#### [TASK STATEMENT]
Will you duplicate every line of the records below, character for character and in the same order?

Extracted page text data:
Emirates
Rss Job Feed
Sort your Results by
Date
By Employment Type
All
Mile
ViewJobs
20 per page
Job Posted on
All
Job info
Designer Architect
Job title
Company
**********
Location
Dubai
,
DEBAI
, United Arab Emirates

#### [OUTPUT OF THE EXERCISE]
Emirates
Rss Job Feed
Sort your Results by
Date
By Employment Type
All
Mile
ViewJobs
20 per page
Job Posted on
All
Job info
Designer Architect
Job title
Company
**********
Location
Dubai
,
DEBAI
, United Arab Emirates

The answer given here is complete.